### Exercise material
--

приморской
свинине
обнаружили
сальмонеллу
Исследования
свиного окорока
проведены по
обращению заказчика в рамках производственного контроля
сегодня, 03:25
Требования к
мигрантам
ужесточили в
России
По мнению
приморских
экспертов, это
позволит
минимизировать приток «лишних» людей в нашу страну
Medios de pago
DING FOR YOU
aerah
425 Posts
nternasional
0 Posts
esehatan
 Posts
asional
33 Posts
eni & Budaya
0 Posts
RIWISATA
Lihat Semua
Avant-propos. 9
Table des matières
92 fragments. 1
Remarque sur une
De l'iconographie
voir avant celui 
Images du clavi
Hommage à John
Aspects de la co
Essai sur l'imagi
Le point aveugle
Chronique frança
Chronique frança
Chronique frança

--

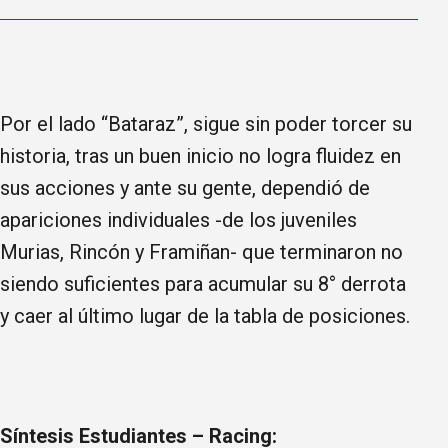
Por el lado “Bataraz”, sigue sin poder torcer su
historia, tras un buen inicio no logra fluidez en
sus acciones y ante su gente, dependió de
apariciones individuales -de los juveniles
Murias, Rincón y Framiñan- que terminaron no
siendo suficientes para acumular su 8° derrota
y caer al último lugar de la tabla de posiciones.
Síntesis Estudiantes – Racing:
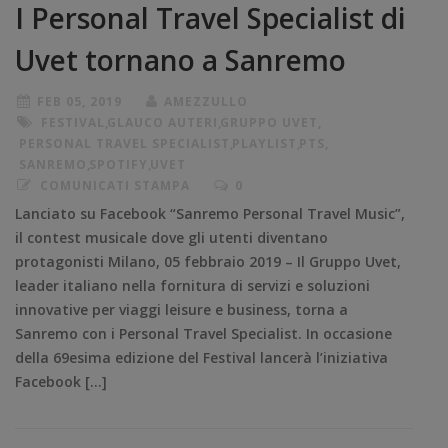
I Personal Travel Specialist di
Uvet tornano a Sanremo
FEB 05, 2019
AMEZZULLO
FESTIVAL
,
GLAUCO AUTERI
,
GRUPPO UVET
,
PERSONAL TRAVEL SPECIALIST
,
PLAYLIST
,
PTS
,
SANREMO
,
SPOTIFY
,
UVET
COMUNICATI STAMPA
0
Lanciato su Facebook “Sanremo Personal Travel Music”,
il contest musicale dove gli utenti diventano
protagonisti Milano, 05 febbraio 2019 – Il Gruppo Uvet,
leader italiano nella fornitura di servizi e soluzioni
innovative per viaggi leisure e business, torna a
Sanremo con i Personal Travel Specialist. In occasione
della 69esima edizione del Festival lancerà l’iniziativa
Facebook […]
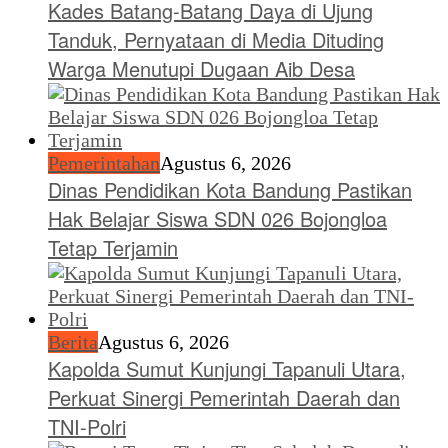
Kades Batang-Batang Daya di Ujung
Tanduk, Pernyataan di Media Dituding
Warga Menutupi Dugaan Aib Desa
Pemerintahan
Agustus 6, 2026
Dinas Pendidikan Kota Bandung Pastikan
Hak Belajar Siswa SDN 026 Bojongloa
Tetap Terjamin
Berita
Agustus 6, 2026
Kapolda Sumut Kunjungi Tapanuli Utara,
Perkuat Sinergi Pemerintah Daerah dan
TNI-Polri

--

### Problem details
Copy out the stretch of the records from the line containing "I Personal Travel Specialist di" through the line containing "Sanremo con i", keeping each line unchanged.

### The completed task
I Personal Travel Specialist di
Uvet tornano a Sanremo
FEB 05, 2019
AMEZZULLO
FESTIVAL
,
GLAUCO AUTERI
,
GRUPPO UVET
,
PERSONAL TRAVEL SPECIALIST
,
PLAYLIST
,
PTS
,
SANREMO
,
SPOTIFY
,
UVET
COMUNICATI STAMPA
0
Lanciato su Facebook “Sanremo Personal Travel Music”,
il contest musicale dove gli utenti diventano
protagonisti Milano, 05 febbraio 2019 – Il Gruppo Uvet,
leader italiano nella fornitura di servizi e soluzioni
innovative per viaggi leisure e business, torna a
Sanremo con i Personal Travel Specialist. In occasione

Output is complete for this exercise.